Am vergangenen Sonntag hatte ich hier auch zum ersten Mal wieder OvD. Das war ein so anstrengender Dienst, daß ich ihn fast nicht gemerkt habe. In Frankreich war man ja wirklich übereifrig in dieser Beziehung, aber hier ist es so, daß nur ein Schreiber da bleibt und der gibt einem dann Mitteilung, wenn etwas besonderes vorfallen sollte. Wir haben in unserer Unterkunft Telefon, so daß man dann jederzeit erreichbar ist.

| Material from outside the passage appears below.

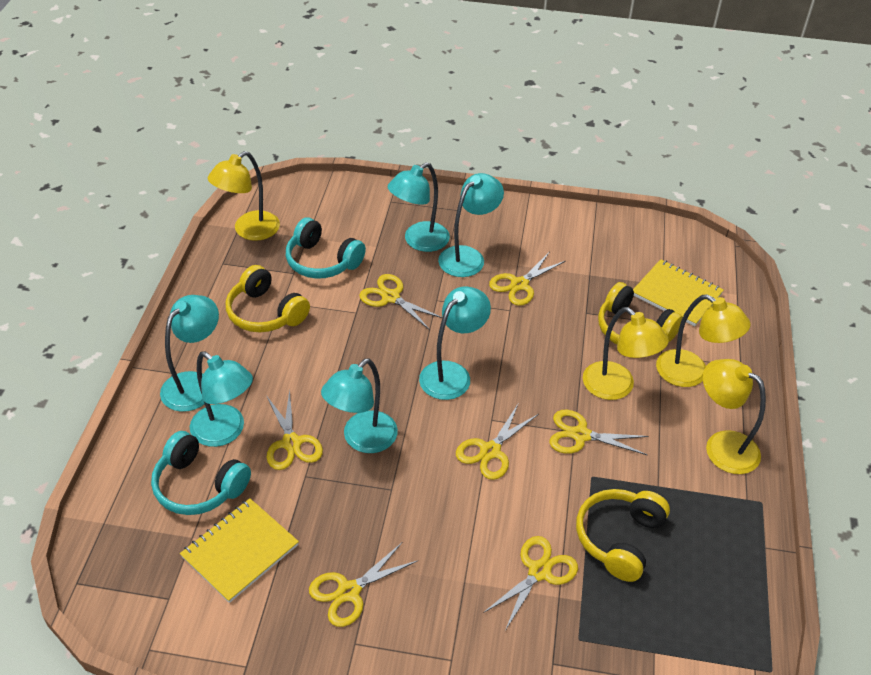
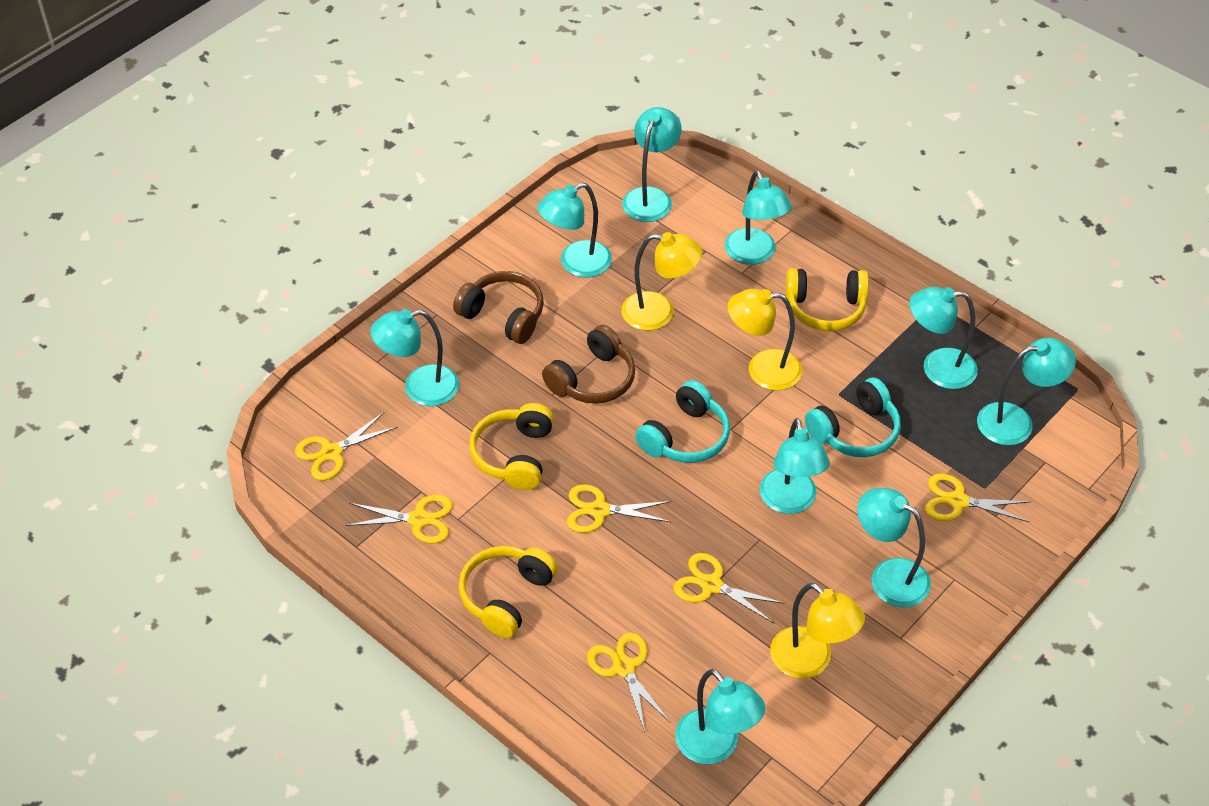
brown headphones: 0 -> 2
turquoise lamp: 6 -> 9
yellow lamp: 4 -> 3
yellow notebook: 2 -> 0
yellow scissors: 7 -> 6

Man kann also in dieser Eigenschaft ruhig in seinem Quartier schlafen gehen, man ist  also fast nicht gehindert.
Wundern muß man sich nur, welch starker Wechsel zwischen Winter und Sommer hier besteht, bis vor wenigen Tagen konnte ich doch immer noch schreiben, daß es hier sehr kalt sei und daß ich abends nicht einmal warm im Bett wurde. Vom Frühjahr hat man nichts weiter gemerkt, denn jetzt ist eine Wärme, die direkt sommerlich anmutet. Seit Sonntag gewittert es abends immer, so daß es für die Nacht etwas abkühlt, doch das ist fast unwesentlich.
Die Bäume treiben und alles andere auch, was nur möglich ist. Stellenweise blühen die wenigen Obstbäume, das sich in dem vielen jungen Grün ganz gut ausnimmt. Bei uns daheim wird wieder der Apfelbaum blühen oder schon geblüht haben. Das würde ich auch gern wieder einmal daheim erleben. Doch diesen Wunsch muß man auf einen späteren Zeitpunkt verschieben, wie die vielen andern Wünsche auch. 
Jetzt bin ich nun vollständig ausgerüstet. Gestern habe ich noch ein Gewehr empfangen. Am Pfingstsonntag ist Schießen, dann kann ich gleich einmal sehen, wie das Gewehr schießt. Es ist zwar kein deutsches, aber im Modell ähnlich wie unsere Gewehre. Das ist immer noch besser wie die russischen, die die Leute hier vorher empfangen hatten. Jetzt habe ich dann allerhand zu schleppen, wenn es hier wieder einmal weitergeht. Soweit man alles verladen kann und es nicht zu tragen braucht, dann geht es ja auch wieder, aber an der Schlepperei habe ich keine große Freude. Euch sende ich heute wieder recht herzliche Grüße und viele Küsse. Ich hoffe, daß Ihr alle gesund seid, was ja bei mir immer auch noch der Fall ist.
Es grüßt Dich nochmals herzlich Dein Ernst.